El avión de Atenas a Santorini es una avioneta. Y desde arriba, la isla se ve exactamente como en las fotos — un pedazo de volcán con pueblos blancos pegados al acantilado. Excepto que es real, y estás a punto de aterrizar ahí.
La jeep
En el aeropuerto rentamos una jeep. En efectivo nos salió más barata — ya íbamos aprendiendo que en Grecia, el efectivo es rey. Armando manejaba mientras Ale y yo íbamos viendo la isla por primera vez. Aire fresco, caminos estrechos, el mar azul a los lados. Santorini no es grande, pero cada curva es una postal.
Perdido en Oia
El primer problema: estacionamiento en Oia. No existe. Es un pueblo construido para burros y peatones, no para jeeps.

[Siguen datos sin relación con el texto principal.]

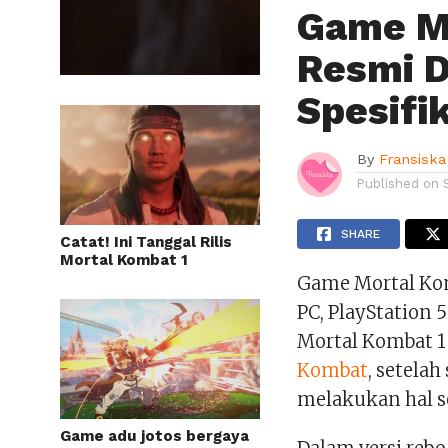
Game Mo
Resmi Di
Spesifi
By
Fransiska
Published on
SHARE
Catat! Ini Tanggal Rilis
Mortal Kombat 1
Game Mortal Kom
PC, PlayStation 5
Mortal Kombat 1
Kombat
, setela
melakukan hal s
Game adu jotos bergaya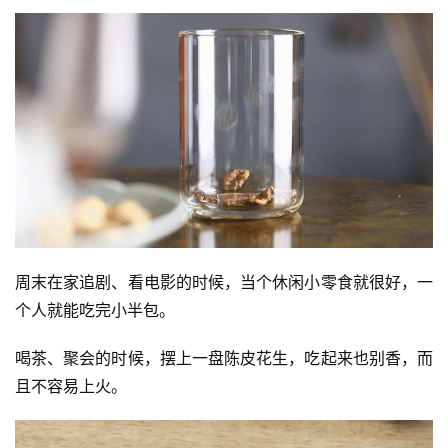
周末在家追剧、看电影的时候，当个休闲小零食就很好，一
个人就能吃完小半包。
喝茶、聚会的时候，摆上一盘陈皮花生，吃起来也别香，而
且不容易上火。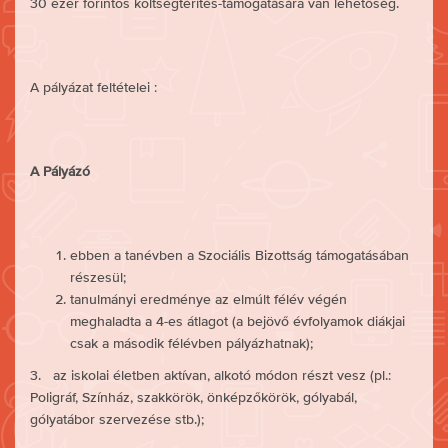
30 ezer forintos költségtérítés-támogatására van lehetőség.
A pályázat feltételei :
A Pályázó
ebben a tanévben a Szociális Bizottság támogatásában
részesül;
tanulmányi eredménye az elmúlt félév végén
meghaladta a 4-es átlagot (a bejövő évfolyamok diákjai
csak a második félévben pályázhatnak);
3. az iskolai életben aktívan, alkotó módon részt vesz (pl.:
Poligráf, Színház, szakkörök, önképzőkörök, gólyabál,
gólyatábor szervezése stb.);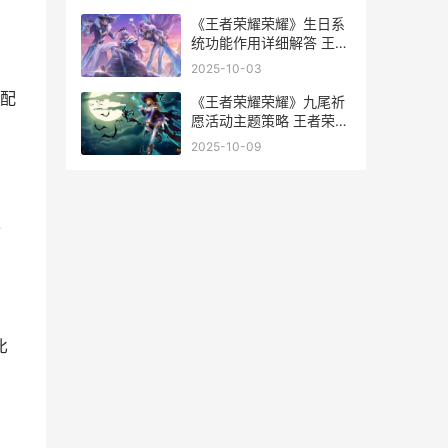
《王者荣耀荣耀》生日系
统功能作用详细解答 王者
荣耀荣耀水晶保底多少
2025-10-03
配
《王者荣耀荣耀》九尾祈
愿活动主题策略 王者荣耀
荣耀印记多少星
2025-10-09
上
比
害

Después de dar vueltas encontramos un lugar, pero ahí empezó el segundo problema.
Encontrar el Airbnb.
Oia es un laberinto de callejones blancos, escaleras que bajan al acantilado, y puertas que todas se ven iguales. Los mensajes no llegaban bien, no conocía cómo funcionaban las callecitas, y me adentre solo en una aventura tratando de encontrar el lugar. Cada esquina se veía igual. Subía, bajaba, regresaba. Nada.

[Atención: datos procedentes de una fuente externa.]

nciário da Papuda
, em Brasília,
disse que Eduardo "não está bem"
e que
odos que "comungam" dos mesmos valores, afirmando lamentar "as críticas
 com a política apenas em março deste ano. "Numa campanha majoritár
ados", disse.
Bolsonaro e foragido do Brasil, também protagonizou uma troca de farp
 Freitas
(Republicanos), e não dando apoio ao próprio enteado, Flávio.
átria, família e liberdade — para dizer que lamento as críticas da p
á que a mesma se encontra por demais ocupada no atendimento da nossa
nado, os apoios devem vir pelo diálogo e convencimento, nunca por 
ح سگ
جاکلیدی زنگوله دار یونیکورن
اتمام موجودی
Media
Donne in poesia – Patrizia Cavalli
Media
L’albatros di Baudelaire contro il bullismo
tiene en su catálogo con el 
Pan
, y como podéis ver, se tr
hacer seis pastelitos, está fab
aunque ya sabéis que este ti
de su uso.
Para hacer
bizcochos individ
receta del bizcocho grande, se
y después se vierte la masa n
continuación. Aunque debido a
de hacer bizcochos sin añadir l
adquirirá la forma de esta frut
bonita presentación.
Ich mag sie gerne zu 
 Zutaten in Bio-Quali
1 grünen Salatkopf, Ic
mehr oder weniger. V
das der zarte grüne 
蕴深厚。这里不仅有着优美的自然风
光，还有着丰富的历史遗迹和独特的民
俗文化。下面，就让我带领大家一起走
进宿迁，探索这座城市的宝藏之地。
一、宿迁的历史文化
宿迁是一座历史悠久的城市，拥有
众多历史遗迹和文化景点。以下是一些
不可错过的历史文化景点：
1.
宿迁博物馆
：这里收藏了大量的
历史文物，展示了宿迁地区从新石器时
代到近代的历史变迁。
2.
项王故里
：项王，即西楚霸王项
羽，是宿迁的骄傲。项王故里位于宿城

Hasta que por fin me pude contactar con el dueño y nos ayudó a encontrar el estacionamiento correcto y, lo más importante, la cueva.
La cueva
Sí. Una cueva. El Airbnb era una cueva excavada en el acantilado de Oia — paredes curvas, todo blanco, con una terraza que daba directo a la caldera. Tenía jacuzzi. Tenía vista al mar. Tenía todo.

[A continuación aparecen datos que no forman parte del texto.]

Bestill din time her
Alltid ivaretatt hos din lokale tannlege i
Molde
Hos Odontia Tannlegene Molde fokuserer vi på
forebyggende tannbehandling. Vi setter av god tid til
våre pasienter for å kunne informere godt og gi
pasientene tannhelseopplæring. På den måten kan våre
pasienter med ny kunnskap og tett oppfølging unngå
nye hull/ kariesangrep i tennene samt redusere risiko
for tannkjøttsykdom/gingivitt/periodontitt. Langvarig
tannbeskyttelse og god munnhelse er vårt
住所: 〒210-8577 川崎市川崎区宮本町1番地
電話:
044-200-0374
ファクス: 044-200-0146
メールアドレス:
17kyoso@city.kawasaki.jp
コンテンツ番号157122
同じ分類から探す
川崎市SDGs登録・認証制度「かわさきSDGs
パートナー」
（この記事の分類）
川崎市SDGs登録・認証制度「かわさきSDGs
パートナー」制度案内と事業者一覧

La primera reacción fue silencio. Literalmente nos quedamos callados viendo la vista. Después de días de caminar ciudades, trenes, aviones, maletas, y calor — este lugar se sentía como una recompensa.

El atardecer
Santorini es famosa por sus atardeceres. Hay una razón: la caldera volcánica crea un anfiteatro natural donde el sol se hunde directamente en el mar entre los acantilados. No hay nada bloqueando la vista. Solo tú, el sol, y el Egeo.


Pasamos la tarde y la noche ahí. Bebidas, jacuzzi, el sol cayendo, las luces de Oia encendiéndose una por una. No necesitábamos ir a ningún lado.

A veces el mejor plan es no tener plan. Llegar, sentarte, y dejar que el lugar haga el trabajo.
Día 5 de Europa. Santorini no es un lugar — es un estado de ánimo. Uno donde todo va más lento, todo se ve más bonito, y nada importa excepto el siguiente atardecer.